**Problem details:** In the items from the start of the records through the line containing "に合わせて完璧フィットします。一人一人の耳たぶに合わせ", inclusive, replace "Rechtsfragen" with "Rechtliche Fragen" and give those lines again with nothing else changed.

**Data shown:**
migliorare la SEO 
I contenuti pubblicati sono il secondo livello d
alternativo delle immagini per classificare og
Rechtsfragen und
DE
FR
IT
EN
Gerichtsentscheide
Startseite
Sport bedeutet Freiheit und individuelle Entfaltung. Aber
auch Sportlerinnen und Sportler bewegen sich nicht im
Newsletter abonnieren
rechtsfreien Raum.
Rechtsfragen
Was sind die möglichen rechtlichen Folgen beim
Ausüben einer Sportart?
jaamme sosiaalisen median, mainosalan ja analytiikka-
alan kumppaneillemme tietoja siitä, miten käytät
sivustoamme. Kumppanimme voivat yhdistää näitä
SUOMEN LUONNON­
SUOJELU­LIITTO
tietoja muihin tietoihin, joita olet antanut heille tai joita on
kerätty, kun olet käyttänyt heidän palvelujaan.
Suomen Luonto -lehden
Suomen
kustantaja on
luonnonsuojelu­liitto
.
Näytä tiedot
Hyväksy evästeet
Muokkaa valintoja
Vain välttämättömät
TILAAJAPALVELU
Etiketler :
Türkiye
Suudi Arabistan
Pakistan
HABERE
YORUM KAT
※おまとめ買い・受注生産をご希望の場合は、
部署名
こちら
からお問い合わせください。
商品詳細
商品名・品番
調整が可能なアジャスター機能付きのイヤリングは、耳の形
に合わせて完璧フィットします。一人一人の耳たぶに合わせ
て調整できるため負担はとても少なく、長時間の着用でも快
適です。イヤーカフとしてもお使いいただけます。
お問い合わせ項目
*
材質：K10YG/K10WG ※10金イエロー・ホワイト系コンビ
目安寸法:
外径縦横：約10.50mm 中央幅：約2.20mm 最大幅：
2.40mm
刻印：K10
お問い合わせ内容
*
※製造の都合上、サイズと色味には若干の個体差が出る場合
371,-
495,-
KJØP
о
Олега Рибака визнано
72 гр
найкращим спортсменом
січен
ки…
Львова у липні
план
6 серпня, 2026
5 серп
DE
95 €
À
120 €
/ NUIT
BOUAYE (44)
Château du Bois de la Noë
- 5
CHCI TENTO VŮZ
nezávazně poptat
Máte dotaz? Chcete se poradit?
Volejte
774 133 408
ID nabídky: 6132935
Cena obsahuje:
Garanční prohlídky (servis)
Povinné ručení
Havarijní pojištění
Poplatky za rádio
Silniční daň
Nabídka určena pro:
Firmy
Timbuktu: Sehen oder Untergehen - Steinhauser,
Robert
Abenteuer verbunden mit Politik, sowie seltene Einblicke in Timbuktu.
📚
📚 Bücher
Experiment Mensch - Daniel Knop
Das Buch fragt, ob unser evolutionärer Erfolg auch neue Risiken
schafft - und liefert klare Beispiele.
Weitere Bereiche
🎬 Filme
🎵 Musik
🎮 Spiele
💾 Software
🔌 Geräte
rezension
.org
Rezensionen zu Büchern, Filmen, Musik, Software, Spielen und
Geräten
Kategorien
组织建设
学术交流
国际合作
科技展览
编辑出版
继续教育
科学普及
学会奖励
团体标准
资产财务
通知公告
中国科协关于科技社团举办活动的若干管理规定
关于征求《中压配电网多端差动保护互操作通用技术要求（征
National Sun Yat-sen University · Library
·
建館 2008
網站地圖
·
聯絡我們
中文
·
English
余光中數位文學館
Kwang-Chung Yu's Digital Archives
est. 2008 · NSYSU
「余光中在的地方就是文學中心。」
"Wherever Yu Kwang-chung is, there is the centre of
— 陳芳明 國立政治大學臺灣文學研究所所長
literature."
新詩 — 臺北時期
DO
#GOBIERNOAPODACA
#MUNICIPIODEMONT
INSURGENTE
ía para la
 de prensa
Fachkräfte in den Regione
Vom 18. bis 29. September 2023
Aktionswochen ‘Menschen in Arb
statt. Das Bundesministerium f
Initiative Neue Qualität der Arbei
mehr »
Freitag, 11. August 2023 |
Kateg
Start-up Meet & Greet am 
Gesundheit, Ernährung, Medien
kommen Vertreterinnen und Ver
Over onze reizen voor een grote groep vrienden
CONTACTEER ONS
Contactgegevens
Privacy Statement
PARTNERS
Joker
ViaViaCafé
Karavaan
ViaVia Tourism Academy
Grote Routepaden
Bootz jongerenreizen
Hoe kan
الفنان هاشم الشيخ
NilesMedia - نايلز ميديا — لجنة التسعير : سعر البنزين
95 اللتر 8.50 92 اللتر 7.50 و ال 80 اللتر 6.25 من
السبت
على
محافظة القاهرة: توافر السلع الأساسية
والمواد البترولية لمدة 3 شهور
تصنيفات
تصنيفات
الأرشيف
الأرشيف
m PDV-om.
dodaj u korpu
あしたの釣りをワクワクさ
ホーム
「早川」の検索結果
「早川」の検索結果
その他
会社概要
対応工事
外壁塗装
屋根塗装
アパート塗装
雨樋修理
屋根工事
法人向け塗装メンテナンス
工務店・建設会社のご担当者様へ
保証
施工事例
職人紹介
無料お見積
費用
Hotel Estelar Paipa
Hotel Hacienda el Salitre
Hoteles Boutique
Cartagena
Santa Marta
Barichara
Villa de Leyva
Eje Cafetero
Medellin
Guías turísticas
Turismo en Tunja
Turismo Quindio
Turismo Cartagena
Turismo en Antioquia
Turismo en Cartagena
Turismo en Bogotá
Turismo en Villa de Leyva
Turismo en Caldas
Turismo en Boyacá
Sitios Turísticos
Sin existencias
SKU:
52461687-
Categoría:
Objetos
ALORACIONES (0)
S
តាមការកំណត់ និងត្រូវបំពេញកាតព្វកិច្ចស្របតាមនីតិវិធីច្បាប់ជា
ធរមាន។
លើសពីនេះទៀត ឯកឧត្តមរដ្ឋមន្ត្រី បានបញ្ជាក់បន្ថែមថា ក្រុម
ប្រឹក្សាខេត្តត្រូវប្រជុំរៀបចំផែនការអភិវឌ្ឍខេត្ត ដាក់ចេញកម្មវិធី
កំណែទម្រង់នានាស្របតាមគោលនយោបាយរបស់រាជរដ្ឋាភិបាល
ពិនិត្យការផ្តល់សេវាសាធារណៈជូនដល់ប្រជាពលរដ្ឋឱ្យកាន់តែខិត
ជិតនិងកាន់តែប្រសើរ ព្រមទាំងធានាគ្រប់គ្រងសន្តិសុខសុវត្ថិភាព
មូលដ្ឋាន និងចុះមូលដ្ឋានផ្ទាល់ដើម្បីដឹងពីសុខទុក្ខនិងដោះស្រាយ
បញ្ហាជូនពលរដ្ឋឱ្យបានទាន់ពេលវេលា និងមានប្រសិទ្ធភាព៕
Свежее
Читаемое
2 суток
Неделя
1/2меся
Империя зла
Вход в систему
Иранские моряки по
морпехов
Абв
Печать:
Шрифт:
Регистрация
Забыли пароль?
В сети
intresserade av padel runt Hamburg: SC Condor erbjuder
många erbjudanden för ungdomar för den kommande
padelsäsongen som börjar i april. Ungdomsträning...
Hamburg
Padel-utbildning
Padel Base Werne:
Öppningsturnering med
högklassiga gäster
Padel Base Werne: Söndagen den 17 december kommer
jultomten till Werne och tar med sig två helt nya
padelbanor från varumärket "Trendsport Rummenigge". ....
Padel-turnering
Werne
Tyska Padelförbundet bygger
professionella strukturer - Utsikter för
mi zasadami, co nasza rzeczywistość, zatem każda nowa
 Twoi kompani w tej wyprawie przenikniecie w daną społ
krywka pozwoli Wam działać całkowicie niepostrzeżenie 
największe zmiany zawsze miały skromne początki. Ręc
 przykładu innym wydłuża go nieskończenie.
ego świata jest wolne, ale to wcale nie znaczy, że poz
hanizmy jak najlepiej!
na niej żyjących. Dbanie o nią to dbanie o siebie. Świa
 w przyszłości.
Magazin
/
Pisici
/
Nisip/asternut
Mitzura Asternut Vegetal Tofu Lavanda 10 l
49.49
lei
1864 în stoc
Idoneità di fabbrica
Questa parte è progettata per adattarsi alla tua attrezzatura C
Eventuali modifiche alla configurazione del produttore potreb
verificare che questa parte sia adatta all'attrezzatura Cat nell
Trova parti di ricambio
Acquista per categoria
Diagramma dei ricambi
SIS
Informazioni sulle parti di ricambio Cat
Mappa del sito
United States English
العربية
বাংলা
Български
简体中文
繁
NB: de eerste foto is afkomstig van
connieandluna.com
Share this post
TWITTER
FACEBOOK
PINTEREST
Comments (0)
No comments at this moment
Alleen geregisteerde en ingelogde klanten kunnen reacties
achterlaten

**Output below:**
migliorare la SEO 
I contenuti pubblicati sono il secondo livello d
alternativo delle immagini per classificare og
Rechtliche Fragen und
DE
FR
IT
EN
Gerichtsentscheide
Startseite
Sport bedeutet Freiheit und individuelle Entfaltung. Aber
auch Sportlerinnen und Sportler bewegen sich nicht im
Newsletter abonnieren
rechtsfreien Raum.
Rechtliche Fragen
Was sind die möglichen rechtlichen Folgen beim
Ausüben einer Sportart?
jaamme sosiaalisen median, mainosalan ja analytiikka-
alan kumppaneillemme tietoja siitä, miten käytät
sivustoamme. Kumppanimme voivat yhdistää näitä
SUOMEN LUONNON­
SUOJELU­LIITTO
tietoja muihin tietoihin, joita olet antanut heille tai joita on
kerätty, kun olet käyttänyt heidän palvelujaan.
Suomen Luonto -lehden
Suomen
kustantaja on
luonnonsuojelu­liitto
.
Näytä tiedot
Hyväksy evästeet
Muokkaa valintoja
Vain välttämättömät
TILAAJAPALVELU
Etiketler :
Türkiye
Suudi Arabistan
Pakistan
HABERE
YORUM KAT
※おまとめ買い・受注生産をご希望の場合は、
部署名
こちら
からお問い合わせください。
商品詳細
商品名・品番
調整が可能なアジャスター機能付きのイヤリングは、耳の形
に合わせて完璧フィットします。一人一人の耳たぶに合わせ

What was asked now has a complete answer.